About Latency & Stability
At this point, you may be doubting the stability of this setup, since the entire system is dependent on SSH Tunnel. This setup was completed almost 5 months ago and I waited this long to write this blog so that I could collect real data to prove its stability. We use autossh to keep SSH Tunnel alive at all times and use systemd to manage all microservices. Whenever a disconnect occurs, autossh will restart the tunnel and systemd will restart the cloud provider, restoring all the devices. For the past few months, we haven’t seen any major disconnects. We run automated tests every night on these devices from CircleCI and, as of yet, no test has failed due to connection issues.

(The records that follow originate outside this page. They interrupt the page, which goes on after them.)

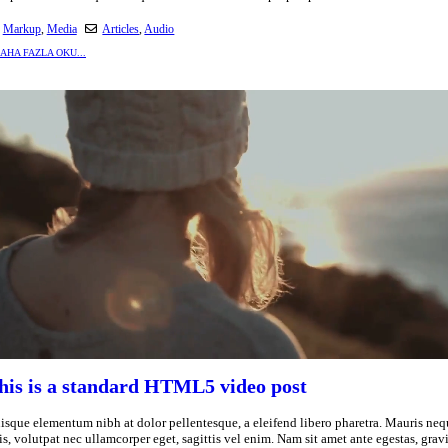
Markup
,
Media
Articles
,
Audio
AHA FAZLA OKU...
his is a standard HTML5 video post
isque elementum nibh at dolor pellentesque, a eleifend libero pharetra. Mauris neq
lis, volutpat nec ullamcorper eget, sagittis vel enim. Nam sit amet ante egestas, grav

Admittedly, latency is a problem — but not a major one; it does not make STF so slow that it is impossible to use the device. To solve for this, we always try to first connect with devices in our respective regions. Sometimes, STF becomes very slow if the client has a poor Wi-Fi connection or limited throughput, but this is obviously not a deployment issue; it is a user-side problem. One way to reduce this issue is by setting stf-provider’s
screen-jpeg-quality option to
25. This will reduce the image size by 75%, while keeping the visual quality largely the same.
This device farm has empowered us to use any cloud CI service to run automated tests. Before this, we only had two options: either use cloud device farms (such as AWS device farm) which are pretty expensive, or use Jenkins locally. Maintaining local Jenkins slaves and plugins in each region is not something I really want to do, since it doesn’t scale well of us with our current resources. With this setup, we can connect STF device from any CI service using STF API. To understand how to run automated tests on STF devices, you can read more here: stf-appium-example.
Maintaining device infrastructure is one of the biggest hurdles in the mobile test automation journey. This setup has helped us tremendously in solving this problem. I hope our learnings will help you too!